- _INSTRUCTIONS FOR THE TASK_: Give back the line that contains "table_cell [359, 305, 574, 350]" and every following line, exactly as they appear, through the end of the data.

- _DATASET ENTRIES_:

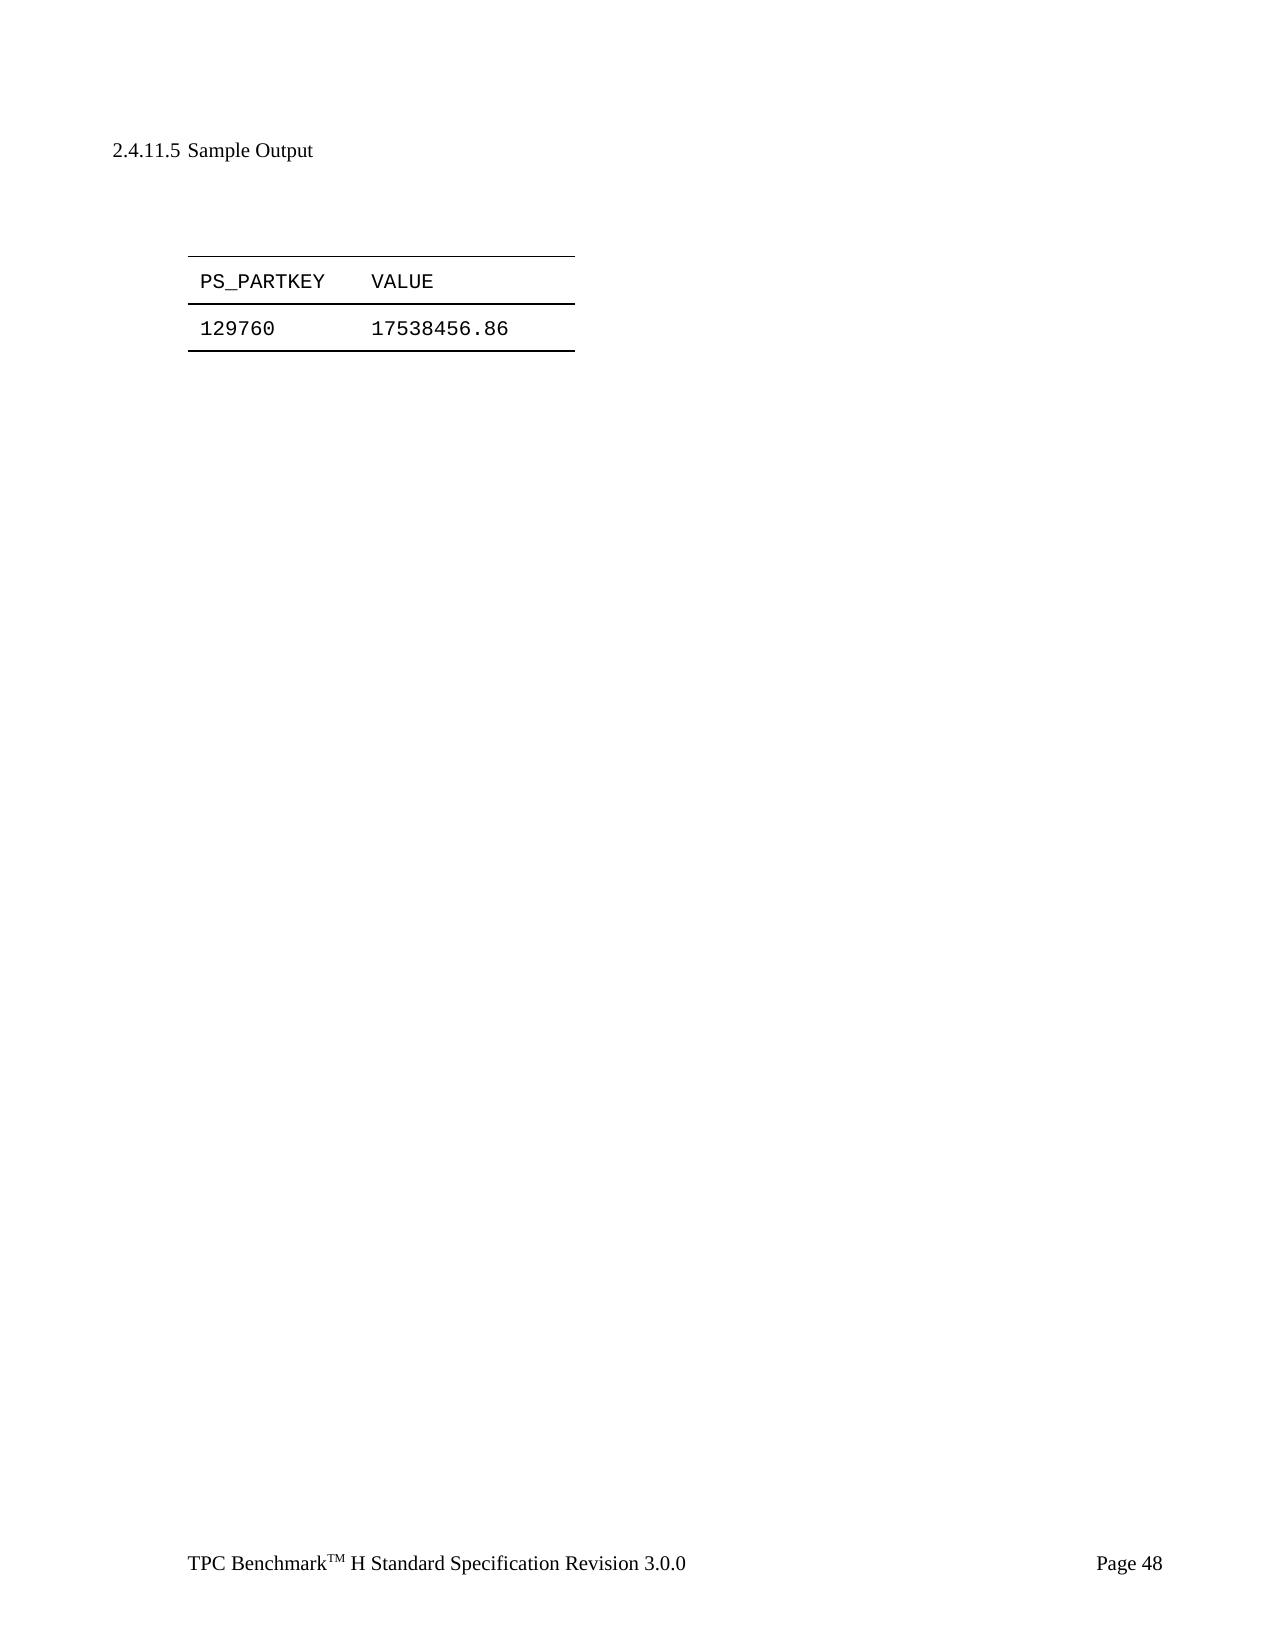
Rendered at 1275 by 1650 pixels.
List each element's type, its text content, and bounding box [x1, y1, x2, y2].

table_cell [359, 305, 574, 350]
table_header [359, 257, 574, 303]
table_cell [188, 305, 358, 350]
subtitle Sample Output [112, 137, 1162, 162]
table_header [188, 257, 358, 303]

- _SOLUTION TO THIS EXERCISE_:
table_cell [359, 305, 574, 350]
table_header [359, 257, 574, 303]
table_cell [188, 305, 358, 350]
subtitle Sample Output [112, 137, 1162, 162]
table_header [188, 257, 358, 303]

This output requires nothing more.